---------- Records shown
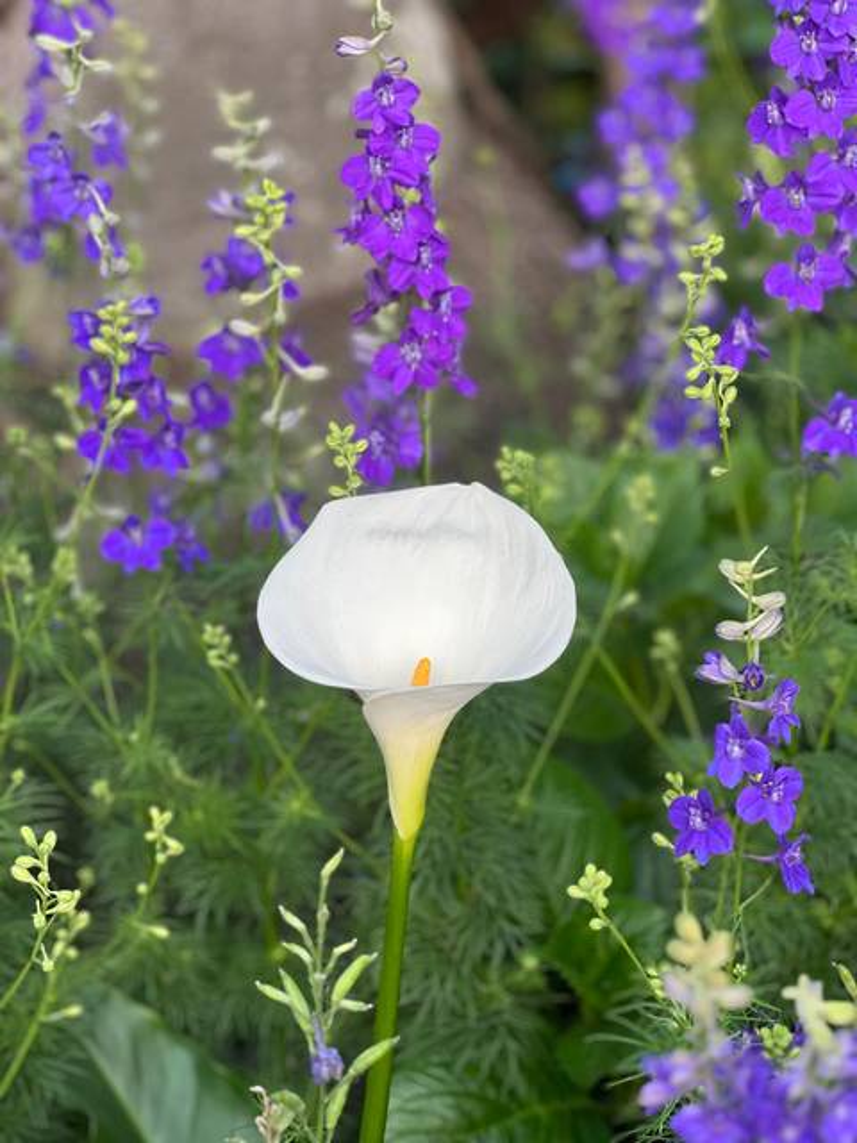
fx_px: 2542
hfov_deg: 19.1
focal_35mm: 77
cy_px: 572
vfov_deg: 25.3
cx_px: 428
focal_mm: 9
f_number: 2.8
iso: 160
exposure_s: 1/121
--------------------
**About this exercise:**
Transcribe exactly the line containing "hfov_deg: 19.1" and all remaining lines of the material, ending with the last one.

**Task output:**
hfov_deg: 19.1
focal_35mm: 77
cy_px: 572
vfov_deg: 25.3
cx_px: 428
focal_mm: 9
f_number: 2.8
iso: 160
exposure_s: 1/121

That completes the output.